By Tatiana Bautzer and Rodrigo Viga Gaier
SAOPAULO/RIO DE JANEIRO (Reuters) – Brazil’s planned privatisation of eight Petroleo Brasileiro SA <PETR4.SA> refineries has lured several of the world’s largest trading and oil companies as prospective bidders, two sources with knowledge of the matter said.
Around 20 companies have signed non-disclosure agreements granting them access to the refineries’ data and signalling that they are considering a bid, the sources added, speaking on condition of anonymity to disclose private details of the sale.
The first round of non-binding offers for four of the eight refineries Petrobras put on the block is due on Oct. 11, the sources said. The eight refineries have total capacity of 1.1 million barrels per day.
Among the potential bidders are trading firms Vitol SA, Glencore PLC <GLEN.L> and Trafigura AG. Local companies Ultrapar Participações SA <UGPA3.SA> and Raizen, a joint venture of Brazil’s Cosan SA <CSAN3.SA> and Royal Dutch Shell <RDSa.L>, also signed non-disclosure agreements.
Other companies interested, according to the sources, include PetroChina Co <601857.SS> and Sinopec <600688.SS>, which already has a Brazilian joint venture with Spain’s Repsol <REP.MC>. Oil behemoth Saudi Aramco, which is planning one of the world’s largest initial public offerings, is also looking at the refining units’ numbers.
The request to access the data room is just the first step of companies interested in the deal, and does not mean they will deliver bids on Oct. 11.

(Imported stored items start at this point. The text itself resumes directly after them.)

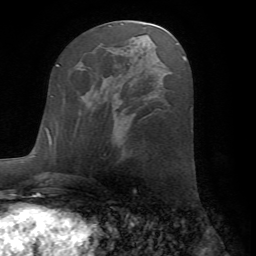
Breast MRI (dynamic contrast-enhanced), one axial slice. Slice 31 of 72 in the series (ordered by position). Cropped to one breast. Dynamic contrast-enhanced series, time point 2 of 7 at this slice position (early post-contrast). 1.5 T. TE 4.2 ms, TR 8.6 ms. 256 × 256 image matrix, field of view 185 × 185 mm. Female patient.
Annotated regions visible in this slice (semi-automatically segmented with operator editing):
- enhancing-tissue mask used for the functional tumour volume (all voxels passing the contrast-enhancement thresholds inside the analysis volume; usually the tumour): bounding box [x1, y1, x2, y2] px = [80, 91, 88, 96]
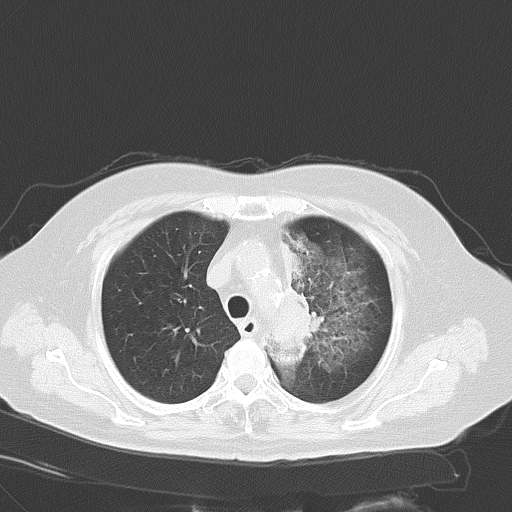
Chest CT, one axial slice. Position 43 of 56 along the scan axis. Reconstruction kernel B70f. 120 kVp. Lung window (W 1500 / L -600 HU). 512 × 512 image matrix. Patient: female, 65 years. From the clinical record (not read from this slice): clinical TNM (as recorded): T2b N1 M0.
Outlined on this slice (rectangle marked by the reading radiologist):
- lung tumour (recorded histology: adenocarcinoma): bounding box <288,283,328,355> (left, top, right, bottom; pixels)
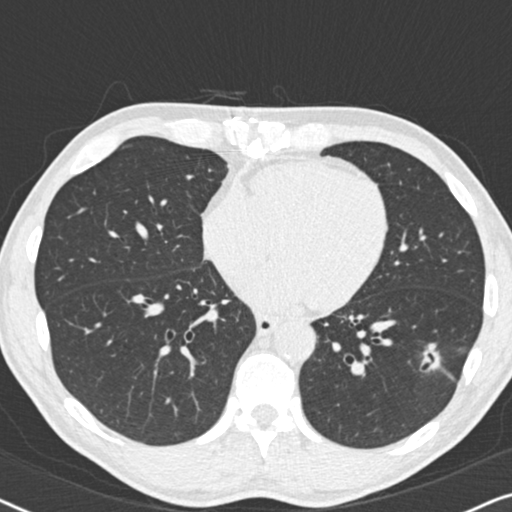
Axial slice from a low-dose chest CT screening exam. Second screening round (one year after baseline). Lung window (W 1500 / L -600 HU). Standard (soft-tissue) reconstruction kernel (B30f). Slice 120 of 208 in the series. 512 × 512 image matrix. Male participant, aged 59 years at enrolment. Current smoker at enrolment.
Expert reader's lesion annotation, bounding box [x1, y1, x2, y2] px = [412, 336, 463, 382]. The screening reader recorded 2 non-calcified nodules or masses ≥4 mm on this exam (left lower lobe, right middle lobe); which of them this box marks is not recorded.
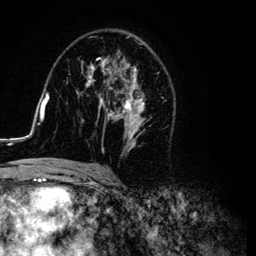
Breast MRI (dynamic contrast-enhanced), one axial slice; slice 64 of 134 in the series (ordered by position); cropped to one breast; dynamic contrast-enhanced series, time point 2 of 6 at this slice position (early post-contrast); 3 T; TE 4.2 ms, TR 7.9 ms; 1.2 mm slice thickness; 256 × 256 image matrix, field of view 170 × 170 mm. Female patient.
Structures marked on this image (semi-automatically segmented with operator editing):
- enhancing-tissue mask used for the functional tumour volume (all voxels passing the contrast-enhancement thresholds inside the analysis volume; usually the tumour): box from (x=26, y=36) to (x=164, y=169) px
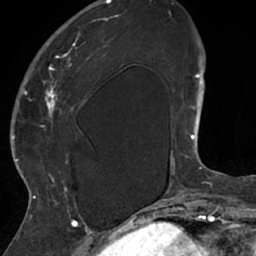
Breast MRI (dynamic contrast-enhanced), one axial slice; slice 19 of 66 in the series (ordered by position); cropped to one breast; dynamic contrast-enhanced series, time point 2 of 7 at this slice position (early post-contrast); 1.5 T; TE 3 ms, TR 6.2 ms; 256 × 256 image matrix, field of view 160 × 160 mm. Female patient.
Structures marked on this image (semi-automatic segmentation, software-assisted and operator-edited):
- enhancing-tissue mask used for the functional tumour volume (all voxels passing the contrast-enhancement thresholds inside the analysis volume; usually the tumour): bounding box [x1, y1, x2, y2] px = [26, 18, 109, 208]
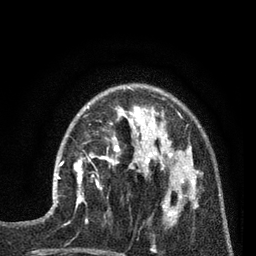
Breast MRI (dynamic contrast-enhanced), one axial slice; position 24 of 80 along the scan axis; cropped to one breast; dynamic contrast-enhanced series, time point 2 of 7 at this slice position (early post-contrast); 3 T; TE 2.1 ms, TR 5 ms; 2 mm slice thickness; 256 × 256 image matrix. Female patient.
Annotated regions visible in this slice (semi-automatic segmentation, software-assisted and operator-edited):
- enhancing-tissue mask used for the functional tumour volume (all voxels passing the contrast-enhancement thresholds inside the analysis volume; usually the tumour): bounding box <53,153,92,202> (left, top, right, bottom; pixels)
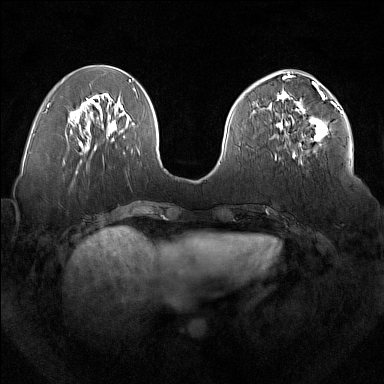
Breast MRI (dynamic contrast-enhanced), one axial slice. Slice 65 of 160 in the series (ordered by position). Dynamic contrast-enhanced series, time point 2 of 7 at this slice position (early post-contrast). 1.5 T. TE 1.8 ms, TR 5 ms. 384 × 384 image matrix, field of view 350 × 350 mm. Female patient.
Annotated regions visible in this slice (semi-automatically segmented with operator editing):
- enhancing-tissue mask used for the functional tumour volume (all voxels passing the contrast-enhancement thresholds inside the analysis volume; usually the tumour): box from (x=277, y=92) to (x=336, y=158) px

Petrobras, PetroChina, Ultrapar, Sinopec and Vitol did not immediately comment on the matter. Raizen, Trafigura, Saudi Aramco and Glencore declined to comment.
The deal, to be one of Petrobras’ largest divestitures ever, would transform Brazil’s oil industry and may raise around $18 billion, bankers working on the deal say. Refining has traditionally been state-owned in Brazil, triggering occasional calls for government price controls.
At least partial privatisation is widely seen as one of the best possible ways to bring real competition to the Brazilian oil industry.
Antitrust watchdog CADE has already forced Petrobras to change its refinery sale process to boost competition, demanding the separate sale of each of the eight refineries. A single buyer will be barred from buying two of the largest refineries in the same area, whether it be the northeast, the south or the southeast.
Petrobras is also carving out logistics assets, such as oil pipelines and terminals, to sell along with the refineries, one of the sources said.
Most of the bidding groups are expected to include private pipeline operators, possibly including France’s Engie <ENGIE.PA> and Canada’s Brookfield <BAMa.TO>, one of the sources said, explaining that oil companies are reaching out to them. Both companies recently acquired Petrobras assets.